◆ Data records
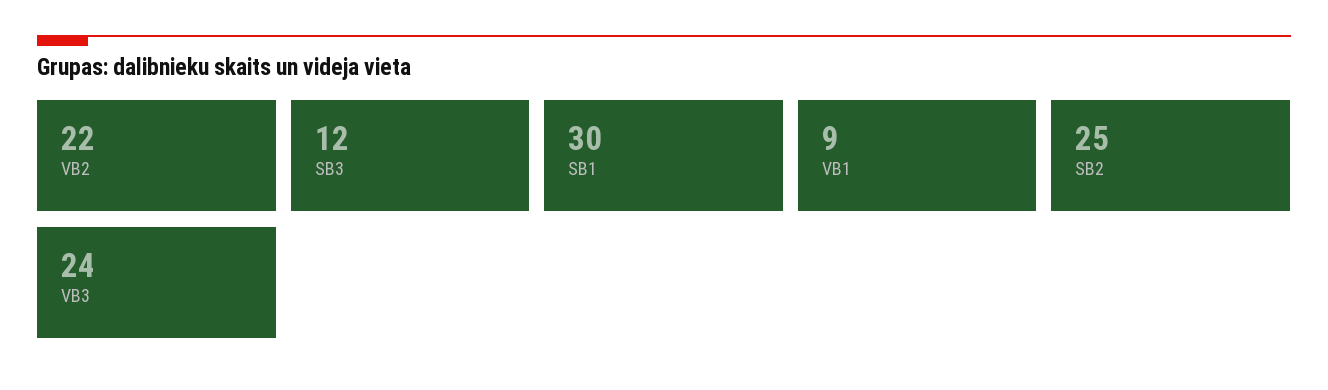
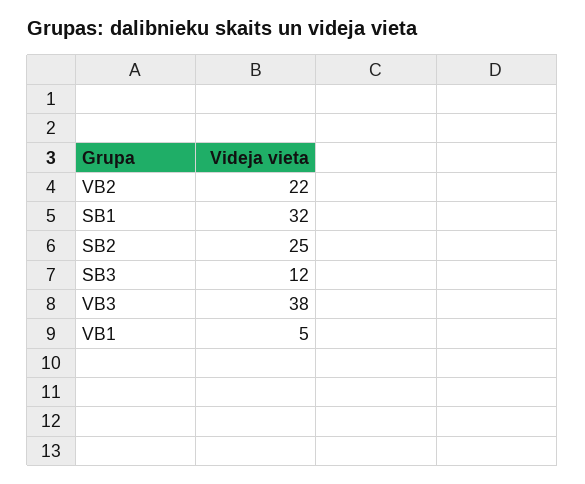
  {
    "VB2": 22,
    "SB3": 12,
-   "SB1": 30,
+   "SB1": 32,
-   "VB1": 9,
+   "VB1": 5,
    "SB2": 25,
-   "VB3": 24
+   "VB3": 38
  }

◆ Goal of the exercise
Everything in the material must be duplicated exactly, except the pictures.

◆ Answer section
  {
    "VB2": 22,
    "SB3": 12,
-   "SB1": 30,
+   "SB1": 32,
-   "VB1": 9,
+   "VB1": 5,
    "SB2": 25,
-   "VB3": 24
+   "VB3": 38
  }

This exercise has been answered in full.